## Your objective
How many of the lines below contain the string "Paulo"? Matching is case-sensitive; reply with the number alone.

(Data entries)
============================================================
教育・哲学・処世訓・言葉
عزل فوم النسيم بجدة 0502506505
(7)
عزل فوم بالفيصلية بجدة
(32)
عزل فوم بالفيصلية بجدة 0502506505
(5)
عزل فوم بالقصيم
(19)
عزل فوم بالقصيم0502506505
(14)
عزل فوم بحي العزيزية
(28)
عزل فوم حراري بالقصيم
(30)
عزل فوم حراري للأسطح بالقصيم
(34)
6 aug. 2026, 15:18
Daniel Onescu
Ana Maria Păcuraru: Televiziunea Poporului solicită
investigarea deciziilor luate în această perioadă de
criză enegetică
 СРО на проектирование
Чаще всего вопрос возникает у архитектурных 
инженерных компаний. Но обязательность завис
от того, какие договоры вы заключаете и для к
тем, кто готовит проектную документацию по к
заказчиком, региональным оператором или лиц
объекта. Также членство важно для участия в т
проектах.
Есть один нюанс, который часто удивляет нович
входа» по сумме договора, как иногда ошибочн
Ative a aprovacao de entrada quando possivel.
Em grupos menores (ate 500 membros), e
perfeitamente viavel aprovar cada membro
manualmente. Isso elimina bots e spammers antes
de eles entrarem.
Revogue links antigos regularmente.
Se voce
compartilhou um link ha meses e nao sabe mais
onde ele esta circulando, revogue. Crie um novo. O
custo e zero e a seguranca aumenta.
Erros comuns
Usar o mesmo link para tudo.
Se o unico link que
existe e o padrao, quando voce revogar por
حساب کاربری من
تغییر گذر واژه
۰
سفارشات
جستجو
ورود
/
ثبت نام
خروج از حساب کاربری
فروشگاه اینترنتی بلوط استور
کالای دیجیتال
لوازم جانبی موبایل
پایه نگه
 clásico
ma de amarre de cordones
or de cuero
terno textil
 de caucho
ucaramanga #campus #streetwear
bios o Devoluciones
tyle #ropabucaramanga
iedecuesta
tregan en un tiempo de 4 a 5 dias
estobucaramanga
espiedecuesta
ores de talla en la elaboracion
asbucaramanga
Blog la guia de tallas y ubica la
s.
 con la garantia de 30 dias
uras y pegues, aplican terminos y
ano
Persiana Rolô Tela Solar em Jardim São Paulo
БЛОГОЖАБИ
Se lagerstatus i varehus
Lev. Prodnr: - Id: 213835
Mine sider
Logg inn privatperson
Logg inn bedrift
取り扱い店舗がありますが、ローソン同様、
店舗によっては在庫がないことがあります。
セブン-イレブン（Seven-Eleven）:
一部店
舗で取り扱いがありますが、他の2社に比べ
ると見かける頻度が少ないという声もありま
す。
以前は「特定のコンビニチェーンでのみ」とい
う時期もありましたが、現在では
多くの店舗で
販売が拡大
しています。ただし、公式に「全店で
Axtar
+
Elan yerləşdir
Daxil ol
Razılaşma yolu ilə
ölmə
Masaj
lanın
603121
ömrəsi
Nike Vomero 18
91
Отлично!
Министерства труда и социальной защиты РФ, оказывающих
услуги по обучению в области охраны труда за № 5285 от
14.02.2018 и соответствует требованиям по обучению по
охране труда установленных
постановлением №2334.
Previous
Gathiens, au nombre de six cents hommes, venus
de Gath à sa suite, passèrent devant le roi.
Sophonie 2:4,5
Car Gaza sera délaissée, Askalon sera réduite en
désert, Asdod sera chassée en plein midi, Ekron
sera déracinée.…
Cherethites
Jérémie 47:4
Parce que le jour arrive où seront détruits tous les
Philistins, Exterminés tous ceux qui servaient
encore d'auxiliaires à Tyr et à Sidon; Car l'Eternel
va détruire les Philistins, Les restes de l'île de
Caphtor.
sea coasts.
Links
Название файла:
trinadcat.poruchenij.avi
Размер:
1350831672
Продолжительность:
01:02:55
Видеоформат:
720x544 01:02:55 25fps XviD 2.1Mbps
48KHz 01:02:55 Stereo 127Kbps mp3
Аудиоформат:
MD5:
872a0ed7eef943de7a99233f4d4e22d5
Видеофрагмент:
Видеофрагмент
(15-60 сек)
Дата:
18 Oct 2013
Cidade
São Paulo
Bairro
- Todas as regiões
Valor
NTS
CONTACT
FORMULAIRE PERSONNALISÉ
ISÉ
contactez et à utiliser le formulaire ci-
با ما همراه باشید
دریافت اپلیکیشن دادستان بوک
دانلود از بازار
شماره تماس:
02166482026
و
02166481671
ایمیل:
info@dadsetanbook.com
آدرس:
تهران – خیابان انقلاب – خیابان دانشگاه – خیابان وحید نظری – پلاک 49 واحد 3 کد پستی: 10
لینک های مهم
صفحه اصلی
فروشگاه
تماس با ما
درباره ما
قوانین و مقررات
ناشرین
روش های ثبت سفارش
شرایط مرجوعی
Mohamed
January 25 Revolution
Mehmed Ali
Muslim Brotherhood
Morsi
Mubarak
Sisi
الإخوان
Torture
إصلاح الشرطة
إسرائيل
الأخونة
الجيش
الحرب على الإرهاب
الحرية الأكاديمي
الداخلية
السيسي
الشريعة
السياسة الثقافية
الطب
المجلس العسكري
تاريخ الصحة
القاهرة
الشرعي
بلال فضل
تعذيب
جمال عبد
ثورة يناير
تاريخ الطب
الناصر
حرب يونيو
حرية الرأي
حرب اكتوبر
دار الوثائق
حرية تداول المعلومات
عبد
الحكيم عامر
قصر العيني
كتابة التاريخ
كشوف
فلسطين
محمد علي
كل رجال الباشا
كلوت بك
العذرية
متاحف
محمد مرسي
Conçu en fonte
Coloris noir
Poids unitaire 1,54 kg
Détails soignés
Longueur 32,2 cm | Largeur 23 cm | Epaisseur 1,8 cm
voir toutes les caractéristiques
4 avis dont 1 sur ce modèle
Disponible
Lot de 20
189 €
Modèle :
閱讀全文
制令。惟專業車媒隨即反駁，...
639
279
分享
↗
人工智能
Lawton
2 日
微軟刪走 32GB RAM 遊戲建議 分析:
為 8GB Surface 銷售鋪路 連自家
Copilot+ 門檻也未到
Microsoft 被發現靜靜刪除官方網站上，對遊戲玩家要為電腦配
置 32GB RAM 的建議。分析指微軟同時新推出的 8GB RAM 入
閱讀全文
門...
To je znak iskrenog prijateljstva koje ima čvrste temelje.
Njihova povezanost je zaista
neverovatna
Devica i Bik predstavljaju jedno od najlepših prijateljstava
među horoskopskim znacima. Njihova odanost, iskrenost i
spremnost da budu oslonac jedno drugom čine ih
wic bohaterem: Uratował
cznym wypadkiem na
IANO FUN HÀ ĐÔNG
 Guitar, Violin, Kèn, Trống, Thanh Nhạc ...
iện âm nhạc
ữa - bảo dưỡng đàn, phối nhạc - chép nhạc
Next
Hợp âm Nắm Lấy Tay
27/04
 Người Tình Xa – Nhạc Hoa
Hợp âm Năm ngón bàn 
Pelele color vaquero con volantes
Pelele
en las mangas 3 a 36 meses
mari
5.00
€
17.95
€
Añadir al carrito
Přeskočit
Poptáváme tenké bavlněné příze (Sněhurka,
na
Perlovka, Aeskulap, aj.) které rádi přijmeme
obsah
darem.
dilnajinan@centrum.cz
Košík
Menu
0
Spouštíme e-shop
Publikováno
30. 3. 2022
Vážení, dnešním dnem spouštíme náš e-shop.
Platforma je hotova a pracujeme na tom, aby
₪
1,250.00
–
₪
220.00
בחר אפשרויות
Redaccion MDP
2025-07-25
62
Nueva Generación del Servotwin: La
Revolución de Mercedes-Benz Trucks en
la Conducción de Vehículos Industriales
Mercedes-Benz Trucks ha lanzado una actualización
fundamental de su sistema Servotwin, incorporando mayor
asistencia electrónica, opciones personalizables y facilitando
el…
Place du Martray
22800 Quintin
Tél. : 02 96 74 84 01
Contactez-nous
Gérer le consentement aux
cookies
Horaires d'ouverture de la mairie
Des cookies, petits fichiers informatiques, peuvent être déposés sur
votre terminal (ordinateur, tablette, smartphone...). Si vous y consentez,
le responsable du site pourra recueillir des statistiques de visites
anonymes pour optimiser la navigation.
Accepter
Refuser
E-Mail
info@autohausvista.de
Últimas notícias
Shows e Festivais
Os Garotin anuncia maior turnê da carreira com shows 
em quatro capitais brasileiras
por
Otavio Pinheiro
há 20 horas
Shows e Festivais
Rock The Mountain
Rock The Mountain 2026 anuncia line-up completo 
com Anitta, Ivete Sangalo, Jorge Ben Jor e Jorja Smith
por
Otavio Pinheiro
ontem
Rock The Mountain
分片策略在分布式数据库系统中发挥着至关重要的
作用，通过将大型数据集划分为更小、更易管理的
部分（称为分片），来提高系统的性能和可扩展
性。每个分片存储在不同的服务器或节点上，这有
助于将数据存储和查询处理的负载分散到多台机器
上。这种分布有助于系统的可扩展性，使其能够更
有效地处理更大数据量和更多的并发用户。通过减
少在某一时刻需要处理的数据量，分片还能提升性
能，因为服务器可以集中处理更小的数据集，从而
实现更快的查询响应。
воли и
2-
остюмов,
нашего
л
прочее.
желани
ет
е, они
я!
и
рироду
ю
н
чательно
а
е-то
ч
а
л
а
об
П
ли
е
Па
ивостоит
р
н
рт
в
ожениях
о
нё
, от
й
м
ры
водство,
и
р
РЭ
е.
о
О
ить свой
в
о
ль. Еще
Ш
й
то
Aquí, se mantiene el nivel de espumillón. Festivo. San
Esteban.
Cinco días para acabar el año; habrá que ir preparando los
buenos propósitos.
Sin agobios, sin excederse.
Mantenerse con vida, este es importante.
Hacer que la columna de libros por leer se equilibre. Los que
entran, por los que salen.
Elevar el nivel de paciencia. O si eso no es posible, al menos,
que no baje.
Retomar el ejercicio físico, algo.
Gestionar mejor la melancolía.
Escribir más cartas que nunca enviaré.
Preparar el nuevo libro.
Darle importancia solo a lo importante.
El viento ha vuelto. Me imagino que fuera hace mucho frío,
============================================================
## Task answer
2